Les six éclaireurs, dont deux jeunes femmes qui lisent régulièrement Ouest France (partenaire de Madagascar-Tribune dans quelques projets relatifs à la presse), sont très contents d’avoir pu apporter de leurs savoir et économies pour étoffer le centre d’accueil d’Ampanazava où l’on recense déjà deux grandes salles créées par le Kim. Ils ont apprécié l’accueil et la vie laborieuse menée avec les Kiady issus de différentes parties de l’île. « Certes, nous ne parlons pas le Malgache mais ils comprennent et parlent le Français. Ce n’est pas en trois semaines non plus que l’on apprend le Malgache qui est très complexe ou compliqué », confient quelques-uns des éclés. « Quoi qu’il en soit, nous savons toutes les formules de politesse ».

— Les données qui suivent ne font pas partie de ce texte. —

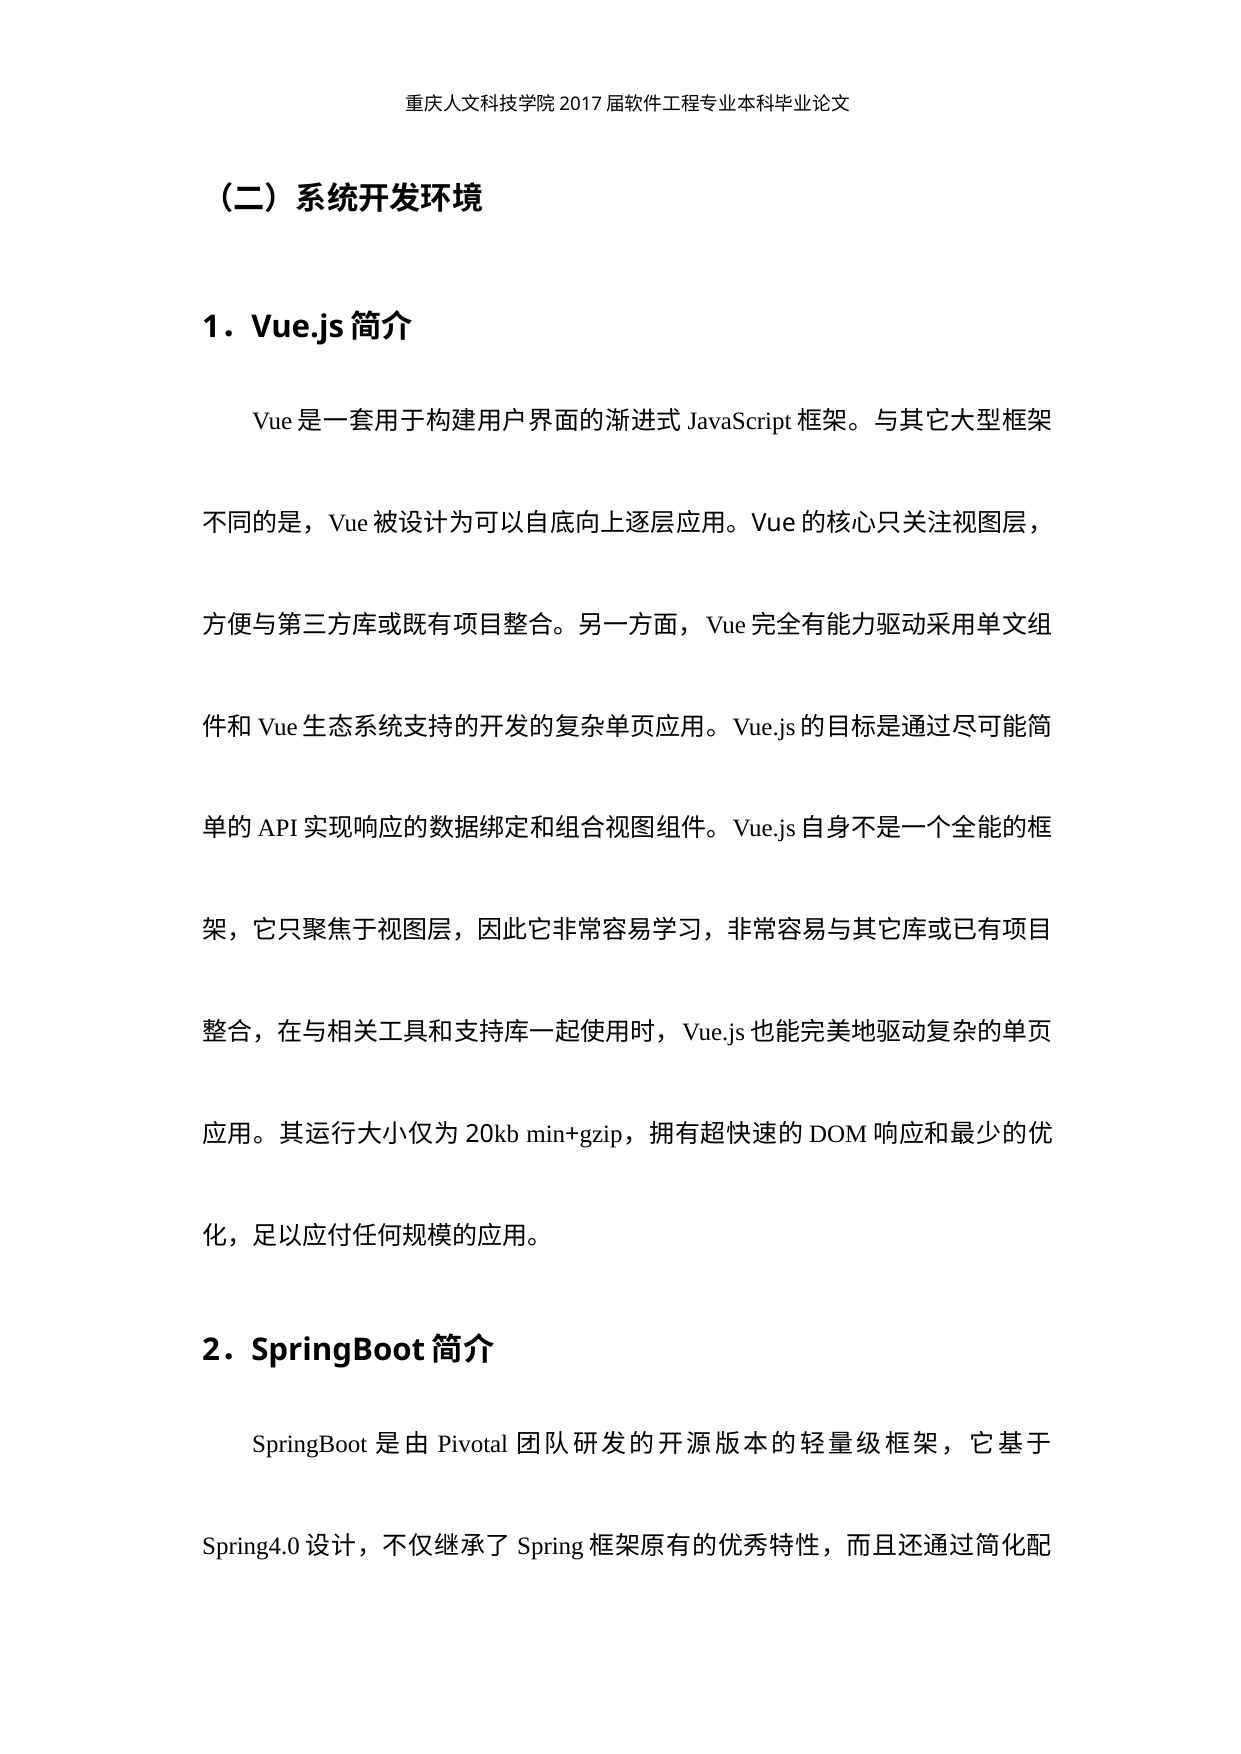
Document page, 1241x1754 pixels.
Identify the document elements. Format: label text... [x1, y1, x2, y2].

subtitle 2．SpringBoot简介 [202, 1313, 1053, 1381]
subtitle 1．Vue.js简介 [202, 289, 1053, 357]
subtitle （二）系统开发环境 [202, 162, 1053, 229]
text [202, 1408, 1053, 1577]
text Vue是一套用于构建用户界面的渐进式JavaScript框架。与其它大型框架不同的是，Vue被设计为可以自底向上逐层应用。Vue的核心只关注视图层，方便与第三方库或既有项目整合。另一方面，Vue完全有能力驱动采用单文组件和Vue生态系统支持的开发的复杂单页应用。Vue.js的目标是通过尽可能简单的API实现响应的数据绑定和组合视图组件。Vue.js自身不是一个全能的框架，它只聚焦于视图层，因此它非常容易学习，非常容易与其它库或已有项目整合，在与相关工具和支持库一起使用时，Vue.js也能完美地驱动复杂的单页应用。其运行大小仅为20kb min+gzip，拥有超快速的DOM响应和最少的优化，足以应付任何规模的应用。 [202, 384, 1053, 1267]
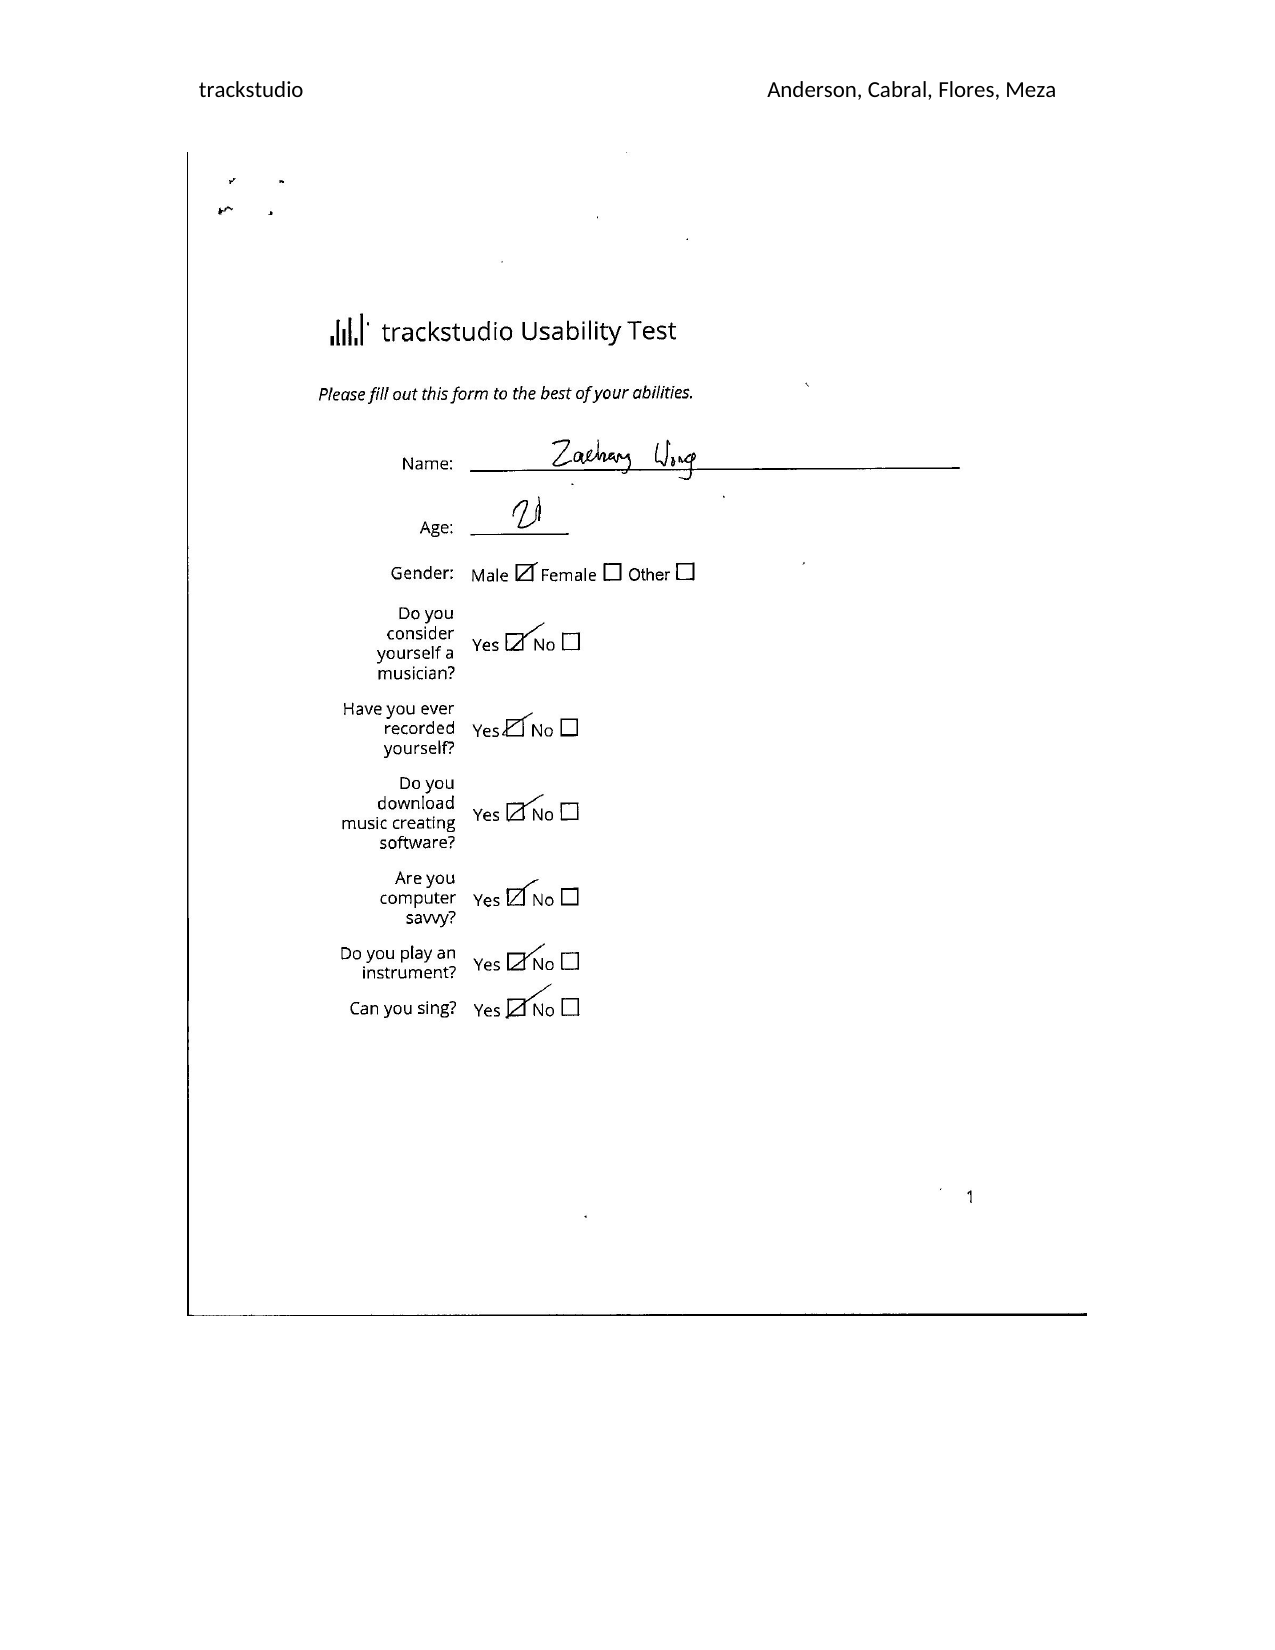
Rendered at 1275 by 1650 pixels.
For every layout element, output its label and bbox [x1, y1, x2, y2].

picture [187, 152, 1087, 1316]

Le maire de la commune rurale de Mantasoa qui a assisté à la cérémonie d’inauguration n’a pas caché sa fierté et savoure l’acquisition car c’est le troisième centre d’hébergement dans sa commune : celui du Lycée technique Jean Laborde, celui du ministère de l’Enseignement et celui du Kim.
Échec
Une innovation qui bouscule les mentalités est installée au camp d’Ampanazava – Mantasoa. Il s’agit d’un WC sec que les éclés expliquent comme étant biologique et sain. Les matières fécales humaines sont recueillies dans un seau dont on a pris soin de tapisser le fond de sciures de bois et que l’on recouvre aussitôt ses besoins faits, de sciures de bois également. Tout le contenu du seau est déversé dans une fosse qui est couverte au fur et à mesure de sciures. Le décomposition du tout donne de l’engrais biologique. Les éclés ont reconnu ici leur échec car même en France, cette innovation est récente et ne convainc pas tout le monde. À Ampanazava – Mantasoa, ils étaient les seuls à utiliser ce WC sec, les Kiady ont préféré continuer à utiliser les WC à fosse septique.